The treatment of anthrax is not very confused as the bacteria is uncomfortable with many antibiotics like ciprofloxacin, erythromycin, penicillin, and vancomycin. It is immune to cephalosporins sulfonamides, and trimethoprim. Penicillin is the drug of choice as friction against penicillin has not been organized in naturally occurring strains. However, the rapid course of the disease even with antibiotic therapy has resulted in high mortality rates for pulmonary anthrax.

Therefore, antitoxin treatments have been studied and used to prevent the rapid progression of the disease and the reduction of toxins. Currently, treatment with ciprofloxacin, amoxicillin, and doxycycline is recommended in cases of mild cases of cutaneous anthrax.

What is the prevention of Bacillus anthracis?

Cases of human-to-human contagion have not been noted in the case of anthrax which implies that the primary form of infection is the spore. Thus, the disease can be avoided by retaining proper hygiene and safety during the handling of infected animals.

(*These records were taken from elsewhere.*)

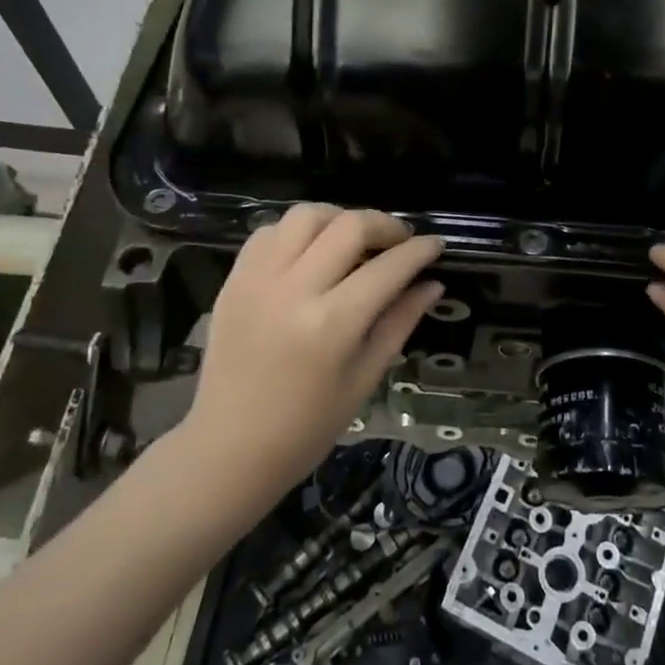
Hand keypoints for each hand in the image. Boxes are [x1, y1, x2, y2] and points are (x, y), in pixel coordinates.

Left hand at [183, 204, 442, 496]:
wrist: (229, 448)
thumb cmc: (307, 427)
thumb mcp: (364, 378)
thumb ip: (399, 322)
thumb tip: (432, 284)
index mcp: (332, 325)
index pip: (387, 268)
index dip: (419, 251)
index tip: (435, 244)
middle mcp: (293, 290)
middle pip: (348, 226)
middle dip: (385, 225)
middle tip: (399, 241)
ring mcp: (257, 280)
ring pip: (305, 216)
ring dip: (339, 218)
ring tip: (354, 240)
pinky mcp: (234, 280)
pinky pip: (269, 232)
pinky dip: (297, 232)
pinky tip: (311, 253)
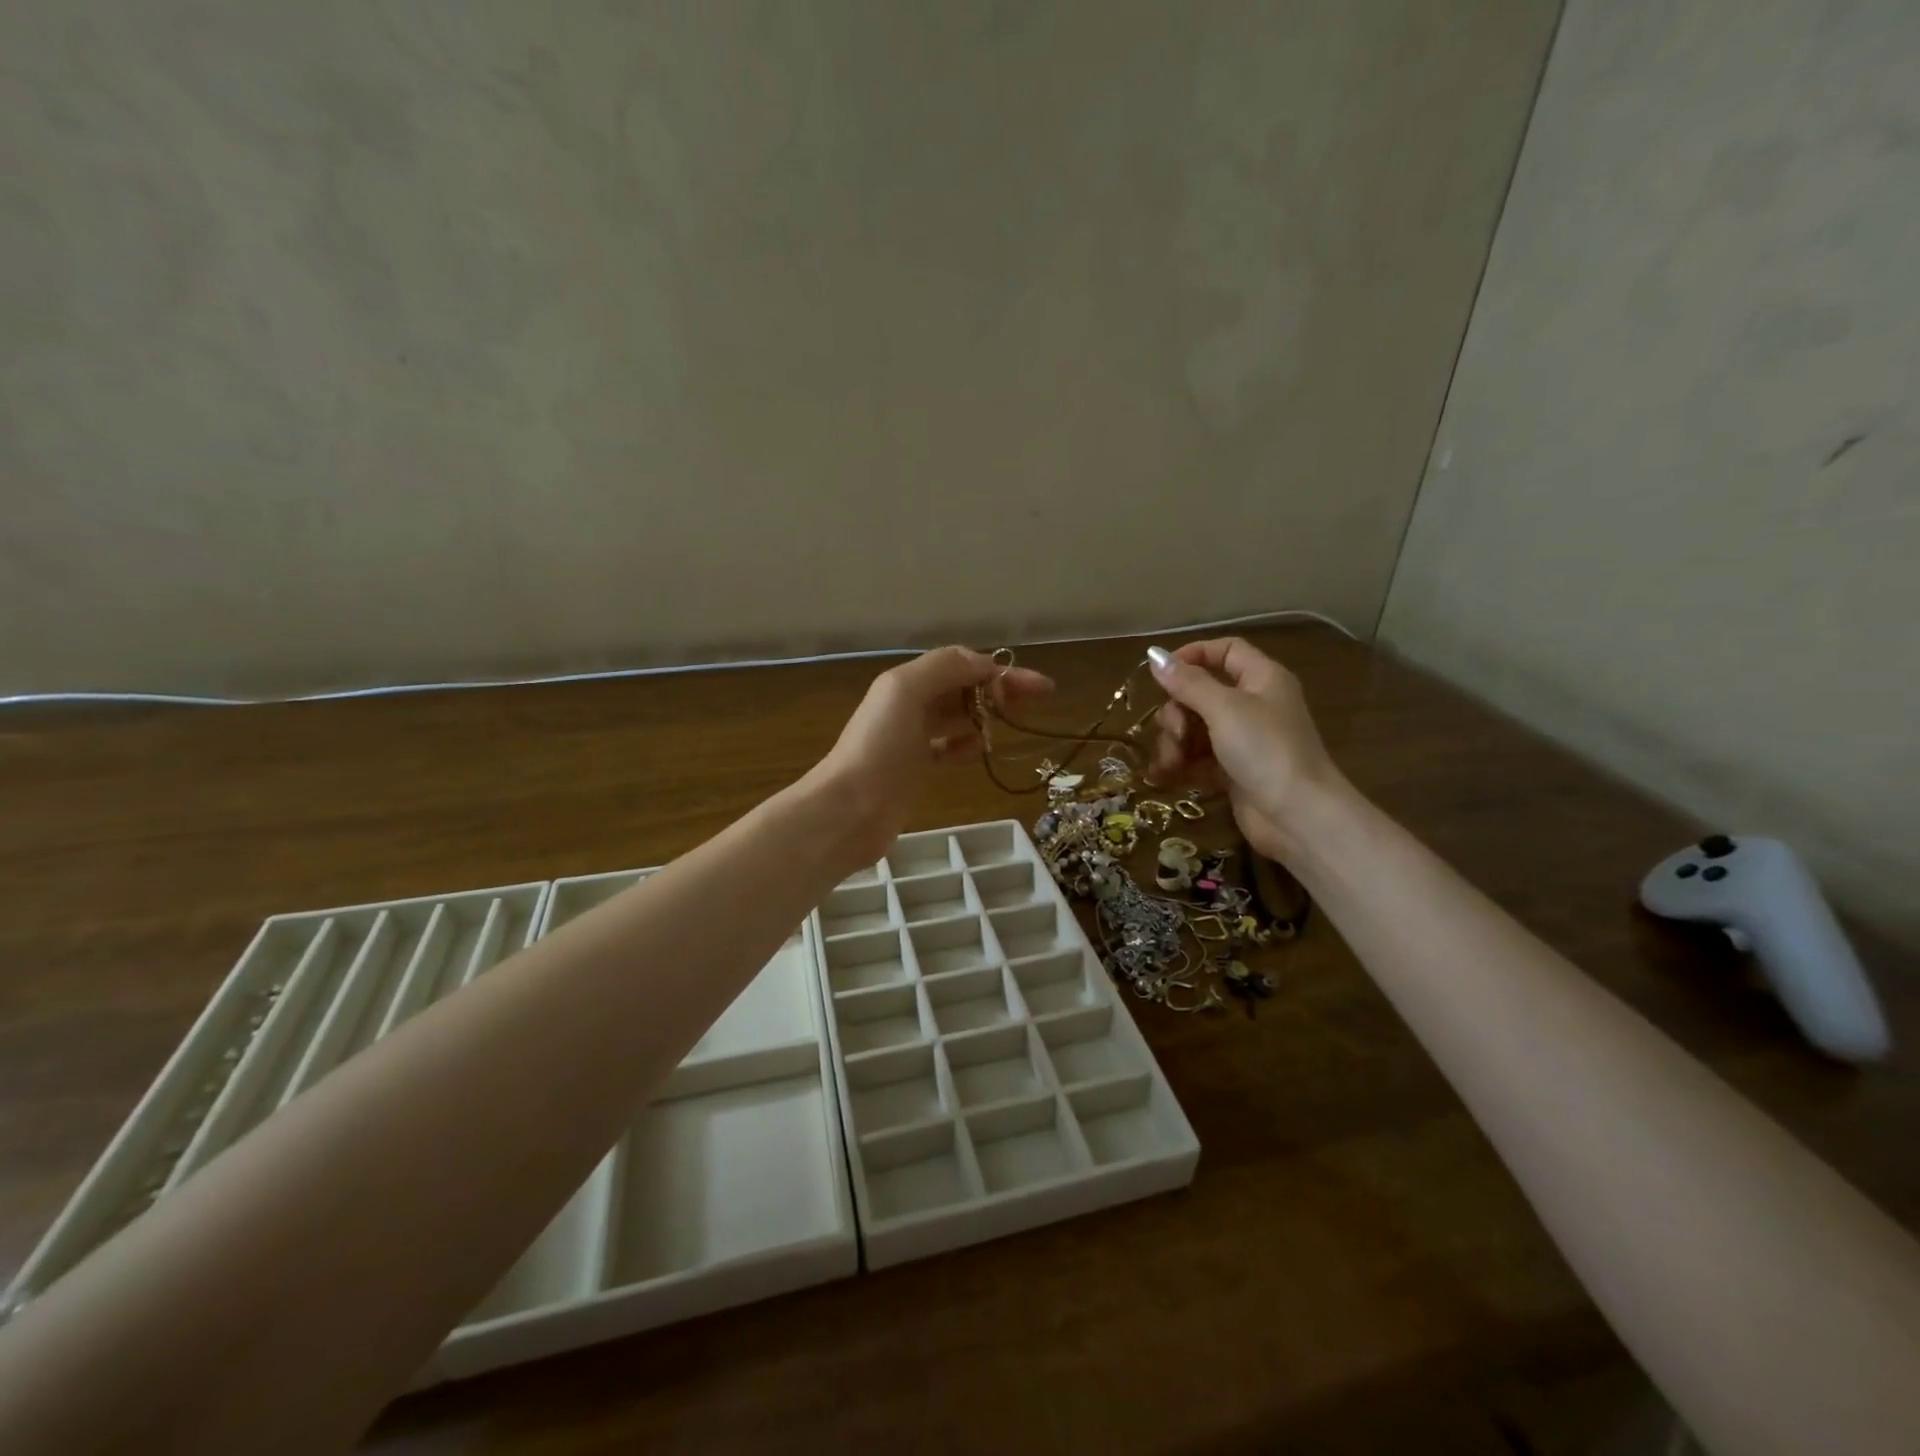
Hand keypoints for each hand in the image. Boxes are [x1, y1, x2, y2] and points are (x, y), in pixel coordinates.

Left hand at [808, 646, 1052, 866]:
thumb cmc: (879, 748)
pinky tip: (981, 749)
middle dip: (1000, 689)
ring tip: (1015, 720)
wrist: (850, 810)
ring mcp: (911, 740)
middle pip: (963, 688)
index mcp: (906, 683)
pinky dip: (966, 745)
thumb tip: (986, 664)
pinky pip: (947, 749)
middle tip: (1039, 699)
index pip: (962, 665)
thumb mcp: (905, 691)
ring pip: (957, 717)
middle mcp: (908, 706)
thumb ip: (945, 668)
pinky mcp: (914, 771)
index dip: (1000, 671)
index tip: (1037, 687)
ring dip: (986, 713)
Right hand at [1146, 637, 1347, 862]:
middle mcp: (1254, 705)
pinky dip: (1179, 765)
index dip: (1193, 655)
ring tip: (1170, 764)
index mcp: (1262, 679)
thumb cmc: (1265, 750)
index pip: (1225, 651)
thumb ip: (1187, 682)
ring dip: (1174, 743)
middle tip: (1174, 732)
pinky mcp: (1233, 772)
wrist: (1298, 816)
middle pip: (1201, 693)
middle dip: (1177, 712)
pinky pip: (1197, 759)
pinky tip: (1161, 776)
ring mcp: (1243, 741)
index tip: (1161, 673)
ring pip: (1195, 728)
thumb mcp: (1223, 708)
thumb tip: (1154, 654)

Besides, active immunization is essential for anthrax pre-exposure prevention. The only toxin-based vaccine for B.anthrax authorized by FDA is BioThrax. Even though it is thought to be used for pre-exposure prophylaxis as well. Instruments and materials infected used on patients with anthrax should be autoclaved or incinerated as the all method.

Mubashir Iqbal
Mubashir Iqbal

Mubashir Iqbal is a highly dedicated and motivated Microbiologist with an MPhil in Microbiology from the University of Veterinary and Animal Sciences. Currently, he is researching the efficacy of commercially available SARS Cov-2 vaccines to neutralize the omicron variant in Pakistan. He holds a Bachelor's degree in Microbiology and has experience in chemical and microbiological analysis of water samples, managing SOPs and documents according to standard ISO 17025. Additionally, he has worked as an internee in BSL 3, Institute of Microbiology, UVAS, where he gained experience in RNA extraction, sample processing, and microscopy.